Problem requirements - Whenever a line contains "exchanged", include it in the count; reply with the number of such lines in the data and nothing else.

=== Material for this task ===

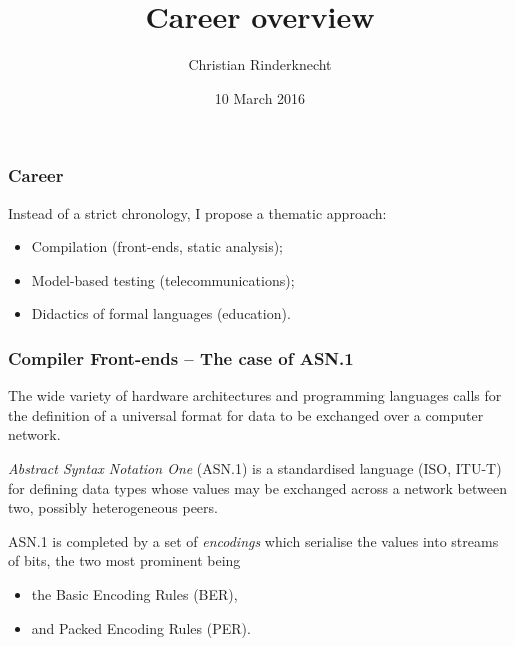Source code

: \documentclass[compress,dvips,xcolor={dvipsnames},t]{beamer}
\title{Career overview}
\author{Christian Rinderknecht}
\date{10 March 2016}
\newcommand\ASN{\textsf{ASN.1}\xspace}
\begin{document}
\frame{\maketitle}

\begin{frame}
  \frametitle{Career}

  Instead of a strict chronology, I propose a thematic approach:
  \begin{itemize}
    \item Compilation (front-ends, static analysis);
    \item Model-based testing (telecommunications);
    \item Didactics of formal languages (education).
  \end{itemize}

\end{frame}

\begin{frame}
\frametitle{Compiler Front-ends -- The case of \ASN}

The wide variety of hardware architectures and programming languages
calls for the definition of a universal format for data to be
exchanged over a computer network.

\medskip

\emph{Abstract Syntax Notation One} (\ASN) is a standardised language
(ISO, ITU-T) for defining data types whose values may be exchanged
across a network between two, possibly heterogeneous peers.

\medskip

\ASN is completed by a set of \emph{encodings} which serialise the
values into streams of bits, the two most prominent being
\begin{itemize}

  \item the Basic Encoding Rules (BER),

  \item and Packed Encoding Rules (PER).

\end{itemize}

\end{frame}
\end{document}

===

Completed exercise - 2